Google continues its rapid evolution in the AI space with the release of a significant update to its flagship Gemini 2.5 Pro model. The new version—designed to address performance regressions from prior updates—is now available in Vertex AI and AI Studio, with a broader rollout expected soon through the Gemini app and web interface.
Targeting Regressions, Enhancing Creativity
Following criticism of the 2.5 Pro’s performance—particularly outside of coding tasks—since the 03-25 update, Google has acknowledged the feedback and taken corrective action. According to Logan Kilpatrick, the newly released 06-05 build of Gemini Pro "closes the gap on 03-25 regressions," restoring the model’s previously noted creativity and improving the formatting quality of its responses. This includes better use of headers, bullet points, and structured output—enhancements that Google claims have been well received in user testing.
Outpacing Competitors in Coding Benchmarks
Gemini 2.5 Pro’s latest iteration continues to strengthen its position as a top-tier coding assistant. The updated model achieved an impressive 82.2% score on the Aider Polyglot test, outperforming leading models from OpenAI, Anthropic, and DeepSeek. The prior I/O Edition (05-06) was already a strong performer in coding tasks, but this release further refines that capability.
A Step Toward Stability
With this update, Google introduces configurable thinking budgets for developers—a feature that gives more control over how the model allocates cognitive resources during complex queries. Kilpatrick notes that this version is expected to become the long-term stable release, marking the end of its "Preview" status in upcoming app and web deployments.
Benchmarking Performance: LMArena and WebDevArena
Google places significant emphasis on user-perceived quality, frequently leveraging platforms like LMArena and WebDevArena where users compare AI-generated outputs blind. Gemini 2.5 Pro’s updated version has bolstered its lead on both platforms, achieving a 24-point Elo gain on LMArena and a 35-point jump on WebDevArena. These improvements signal growing user preference for Google’s model in side-by-side evaluations.

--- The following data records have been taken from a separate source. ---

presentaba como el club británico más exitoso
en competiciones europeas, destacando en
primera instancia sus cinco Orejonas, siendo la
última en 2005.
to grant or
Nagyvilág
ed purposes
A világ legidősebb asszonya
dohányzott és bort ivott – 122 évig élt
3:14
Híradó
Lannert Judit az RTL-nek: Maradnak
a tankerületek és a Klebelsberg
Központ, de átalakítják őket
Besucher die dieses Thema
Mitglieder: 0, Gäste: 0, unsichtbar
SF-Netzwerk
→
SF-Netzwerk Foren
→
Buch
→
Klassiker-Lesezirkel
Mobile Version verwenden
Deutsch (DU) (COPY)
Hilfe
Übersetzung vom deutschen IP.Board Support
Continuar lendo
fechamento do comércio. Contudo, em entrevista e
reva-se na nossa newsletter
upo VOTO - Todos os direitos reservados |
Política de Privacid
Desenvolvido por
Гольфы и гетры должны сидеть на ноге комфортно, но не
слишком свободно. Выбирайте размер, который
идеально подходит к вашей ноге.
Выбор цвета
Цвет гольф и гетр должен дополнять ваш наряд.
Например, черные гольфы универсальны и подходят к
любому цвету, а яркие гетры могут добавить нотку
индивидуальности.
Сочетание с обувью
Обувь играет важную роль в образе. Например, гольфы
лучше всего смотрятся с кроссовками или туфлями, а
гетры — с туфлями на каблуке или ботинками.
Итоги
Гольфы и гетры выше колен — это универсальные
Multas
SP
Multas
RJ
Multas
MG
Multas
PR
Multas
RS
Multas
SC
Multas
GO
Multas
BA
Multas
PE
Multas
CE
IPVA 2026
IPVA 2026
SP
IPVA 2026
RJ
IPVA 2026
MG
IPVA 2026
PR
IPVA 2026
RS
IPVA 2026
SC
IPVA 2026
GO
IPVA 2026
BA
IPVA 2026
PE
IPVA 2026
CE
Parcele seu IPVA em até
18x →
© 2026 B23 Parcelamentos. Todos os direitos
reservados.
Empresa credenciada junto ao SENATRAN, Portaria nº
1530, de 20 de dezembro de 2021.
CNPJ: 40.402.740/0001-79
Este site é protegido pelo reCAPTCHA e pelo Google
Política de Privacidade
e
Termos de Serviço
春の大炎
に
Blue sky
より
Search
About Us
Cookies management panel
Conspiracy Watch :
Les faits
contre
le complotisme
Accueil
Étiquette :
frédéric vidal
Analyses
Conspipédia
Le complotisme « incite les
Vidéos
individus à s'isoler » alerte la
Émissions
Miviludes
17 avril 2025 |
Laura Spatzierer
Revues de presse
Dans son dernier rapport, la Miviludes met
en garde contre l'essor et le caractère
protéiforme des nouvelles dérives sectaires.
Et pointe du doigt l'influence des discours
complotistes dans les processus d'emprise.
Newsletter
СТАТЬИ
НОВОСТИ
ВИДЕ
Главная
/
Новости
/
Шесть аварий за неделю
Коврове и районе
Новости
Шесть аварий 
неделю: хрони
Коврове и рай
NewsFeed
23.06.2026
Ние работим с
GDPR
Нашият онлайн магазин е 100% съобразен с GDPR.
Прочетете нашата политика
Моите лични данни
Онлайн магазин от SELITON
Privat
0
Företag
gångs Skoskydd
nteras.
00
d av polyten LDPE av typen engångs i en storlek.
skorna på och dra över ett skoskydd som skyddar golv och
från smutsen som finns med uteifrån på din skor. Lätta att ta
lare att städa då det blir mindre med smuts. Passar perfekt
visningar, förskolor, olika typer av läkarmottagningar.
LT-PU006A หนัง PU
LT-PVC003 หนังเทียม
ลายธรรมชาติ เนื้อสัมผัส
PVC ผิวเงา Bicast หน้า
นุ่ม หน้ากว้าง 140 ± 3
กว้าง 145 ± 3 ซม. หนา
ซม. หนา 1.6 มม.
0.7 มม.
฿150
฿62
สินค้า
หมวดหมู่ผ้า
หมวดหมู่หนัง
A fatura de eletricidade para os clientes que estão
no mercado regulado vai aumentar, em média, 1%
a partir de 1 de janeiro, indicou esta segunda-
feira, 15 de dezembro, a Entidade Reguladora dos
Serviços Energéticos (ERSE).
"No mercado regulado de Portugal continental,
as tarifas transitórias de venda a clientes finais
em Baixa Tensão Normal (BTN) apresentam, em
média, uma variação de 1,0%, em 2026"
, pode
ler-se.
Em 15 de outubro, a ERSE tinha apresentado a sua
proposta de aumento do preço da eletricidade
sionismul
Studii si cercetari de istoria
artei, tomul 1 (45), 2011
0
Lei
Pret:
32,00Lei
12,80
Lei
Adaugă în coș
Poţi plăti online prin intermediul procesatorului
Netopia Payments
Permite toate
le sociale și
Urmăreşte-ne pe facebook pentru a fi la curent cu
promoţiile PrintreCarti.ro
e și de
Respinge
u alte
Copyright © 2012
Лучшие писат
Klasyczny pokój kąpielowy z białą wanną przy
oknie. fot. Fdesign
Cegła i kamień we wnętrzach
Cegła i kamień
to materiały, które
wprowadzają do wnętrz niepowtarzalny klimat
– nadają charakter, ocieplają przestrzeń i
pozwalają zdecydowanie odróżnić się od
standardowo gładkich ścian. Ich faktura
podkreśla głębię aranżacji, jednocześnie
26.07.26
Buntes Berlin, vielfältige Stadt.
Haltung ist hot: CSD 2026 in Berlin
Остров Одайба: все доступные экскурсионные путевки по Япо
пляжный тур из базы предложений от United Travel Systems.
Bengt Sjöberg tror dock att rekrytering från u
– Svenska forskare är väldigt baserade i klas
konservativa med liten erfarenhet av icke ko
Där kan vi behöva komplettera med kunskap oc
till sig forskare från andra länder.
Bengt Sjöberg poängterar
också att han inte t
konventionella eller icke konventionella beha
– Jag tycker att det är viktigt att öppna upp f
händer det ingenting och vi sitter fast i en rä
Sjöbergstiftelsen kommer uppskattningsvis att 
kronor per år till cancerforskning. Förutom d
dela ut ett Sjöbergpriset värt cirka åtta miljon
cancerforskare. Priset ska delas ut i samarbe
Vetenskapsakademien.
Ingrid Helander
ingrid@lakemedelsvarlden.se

A Model That Thinks Clearly—Even About Magenta
In internal evaluations, the new model also successfully handled a long-standing benchmark test. When asked, “Would the color be called ‘magenta’ if the town of Magenta didn’t exist?”—a query that often stumps other models—Gemini 2.5 Pro gave an unambiguous and correct response: “No.” This showcases its strengthened reasoning abilities.
Availability
Developers and early testers can explore the latest Gemini 2.5 Pro today in Vertex AI and AI Studio. A broader release across the Gemini mobile app and web interface is expected in the coming weeks.